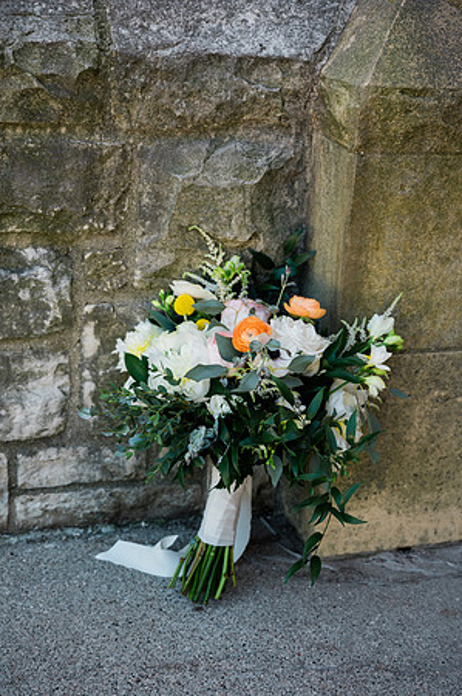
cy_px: 348
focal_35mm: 54
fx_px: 1042
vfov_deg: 36.9
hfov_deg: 25.0
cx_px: 231
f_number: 4
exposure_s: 1/250
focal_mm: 54
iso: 250
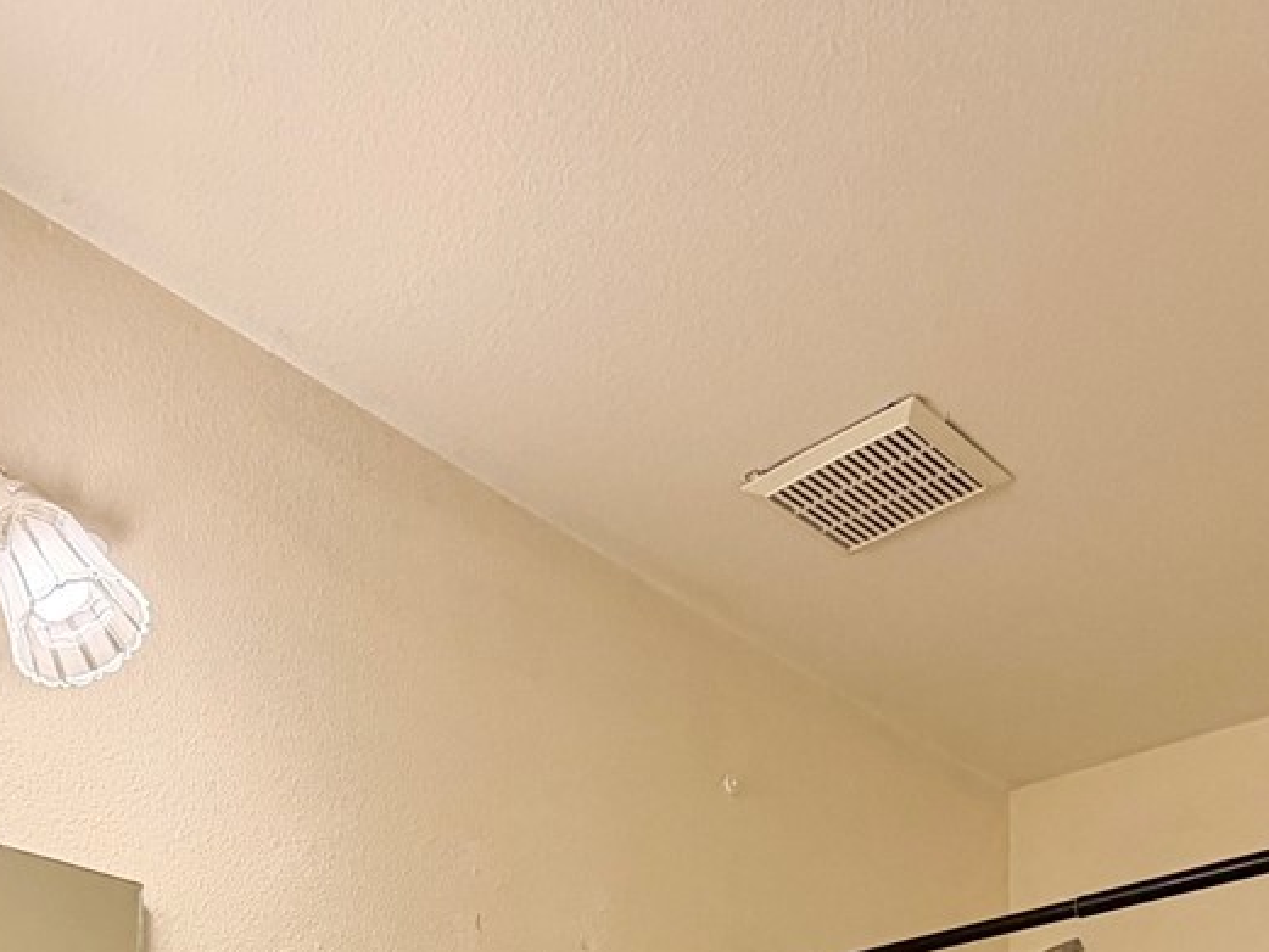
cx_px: 592
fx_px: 1577
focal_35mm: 43
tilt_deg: -0.2
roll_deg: -1.1
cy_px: 1417
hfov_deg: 43.8
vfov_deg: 25.5
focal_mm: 2.22
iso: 125
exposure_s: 1/120
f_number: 2.2
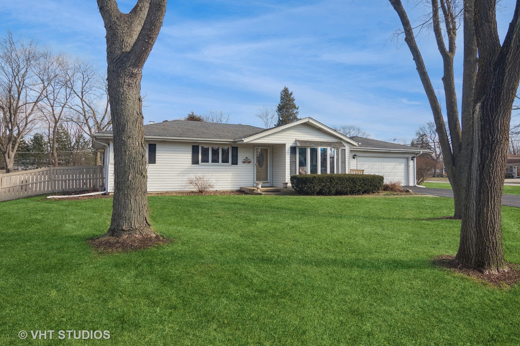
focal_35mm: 24
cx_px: 261
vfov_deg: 54.0
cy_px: 172
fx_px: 340
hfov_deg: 74.9
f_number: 8
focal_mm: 15
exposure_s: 1/500
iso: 200
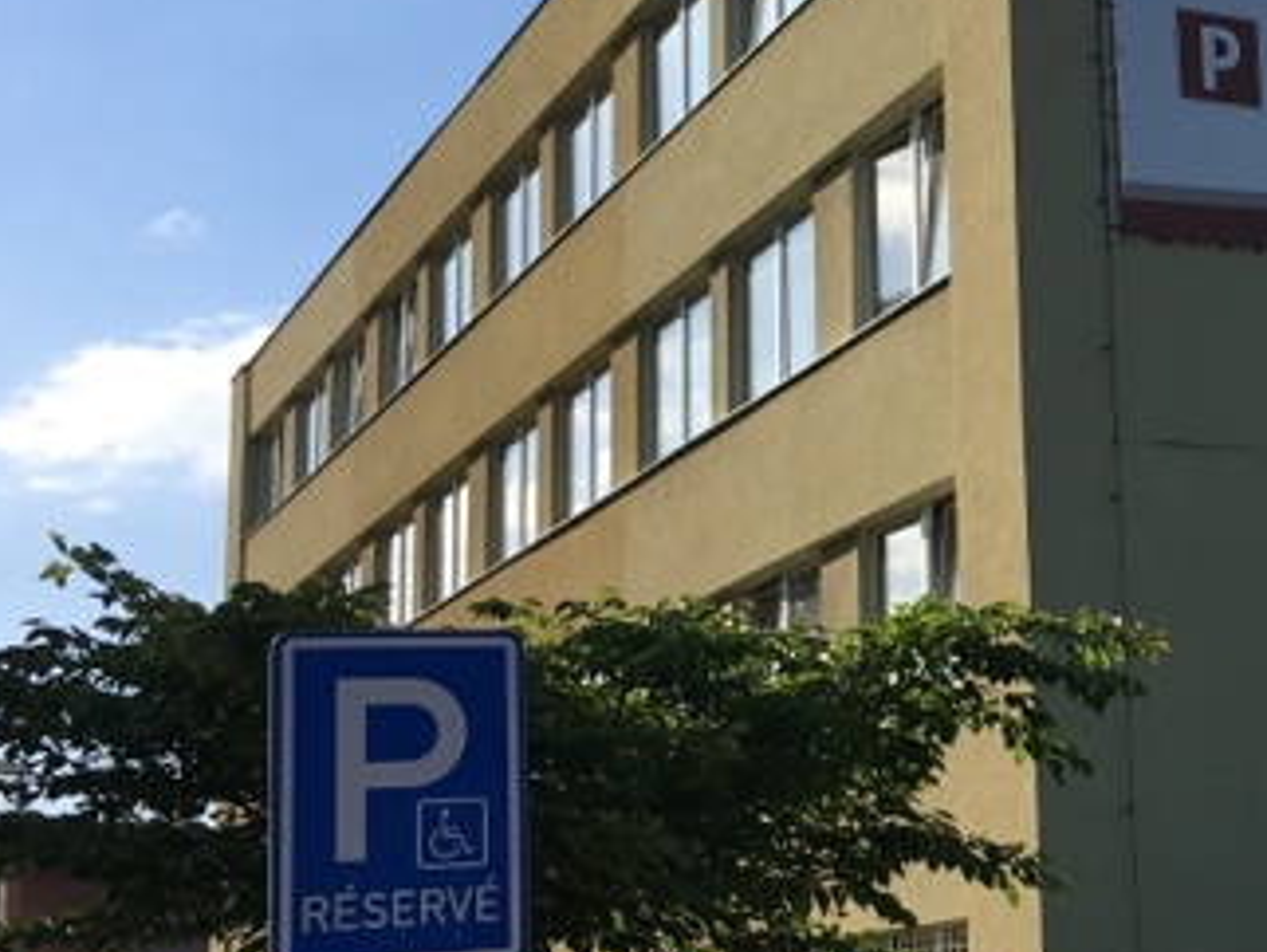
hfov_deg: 25.5
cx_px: 1298
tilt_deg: +13.5
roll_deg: +1.5
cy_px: 397
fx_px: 2637
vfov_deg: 20.4
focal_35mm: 72
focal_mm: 4.15
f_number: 2.2
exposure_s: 1/1789
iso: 25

········

**Task details:** Restate the records above exactly, less any pictures.

**Task output:**
cy_px: 348
focal_35mm: 54
fx_px: 1042
vfov_deg: 36.9
hfov_deg: 25.0
cx_px: 231
f_number: 4
exposure_s: 1/250
focal_mm: 54
iso: 250
cx_px: 592
fx_px: 1577
focal_35mm: 43
tilt_deg: -0.2
roll_deg: -1.1
cy_px: 1417
hfov_deg: 43.8
vfov_deg: 25.5
focal_mm: 2.22
iso: 125
exposure_s: 1/120
f_number: 2.2
focal_35mm: 24
cx_px: 261
vfov_deg: 54.0
cy_px: 172
fx_px: 340
hfov_deg: 74.9
f_number: 8
focal_mm: 15
exposure_s: 1/500
iso: 200
hfov_deg: 25.5
cx_px: 1298
tilt_deg: +13.5
roll_deg: +1.5
cy_px: 397
fx_px: 2637
vfov_deg: 20.4
focal_35mm: 72
focal_mm: 4.15
f_number: 2.2
exposure_s: 1/1789
iso: 25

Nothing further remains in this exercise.